Wednesday, December 16, 2020

Network engineering continued ...

  This is a continuation of the earlier posts starting with this one: http://ravinote.blogspot.com/2020/09/best-practice-from-networking.html

    1. The listings do not need to be aggregated across locations in all cases. Sometimes, only the location is relevant and the listing and the search can be scoped to it. 


    1. Iterating the listings has proved banal in most cases both for system and for user. Consequently, either an identifier is used to go directly to the entry in the listing or a listing is reserved so that only that listing is accessed. 


    1. The listing can be cleaned up as well. There is no need to keep it growing with outdated entries and then archived by age. The cleaning can happen in the background so that list iterations skip over entries or do not see the entries that appear as removed. 

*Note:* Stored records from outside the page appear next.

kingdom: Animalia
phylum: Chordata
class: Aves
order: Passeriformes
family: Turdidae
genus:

    1. Listing entry values are particularly interesting. In addition to the type of attributes in an entry, we can take advantage of the range of values that these attributes can take. For example, we can reserve boundary values and outliers that will not be encountered in the real world at least for most cases.  


    1. When the values describe the size of an associated object, the size itself can be arbitrary and it is not always possible to rule out a size for a user object no matter how unlikely it seems. However, when used together with other attributes such as status, they become usable as representative of some object state that is otherwise not easily found. 

Tuesday, December 15, 2020

Network engineering continued ...

 This is a continuation of the earlier posts starting with this one: http://ravinote.blogspot.com/2020/09/best-practice-from-networking.html

  1. The tasks that run long need to indicate progress in some way so that the scheduler knows that this task is still active and not stuck. 


  1. When the tasks must sort the results, the sorting order might change as the listing changes. It is helpful to refresh the listing before sorting. 


  1. If the listing is large, it is not easy to refresh without taking a cost on the overall query time. In such cases, it helps to have progressive listing where the changes are made to one end of the listing while the other end remains as is.  As the listings are added to the tail, the stats from unchanged can be reused for the new entries. 


  1. If the listing is distributed, it helps to have a map-reduce on the listing.


  1. If the entries vary widely affecting the overall results at a high rate, it is easier to take on the changes on the compute side but allow the storage of the listings to be progressive. This way tasks can communicate the changes to their respective sortings to the scheduler which can then adjust the overall sort order 

  1. If the listing is a stream, processing on a stream works the same was as cursor on a database adjusting the rankings gathered so far for each entry as they are encountered.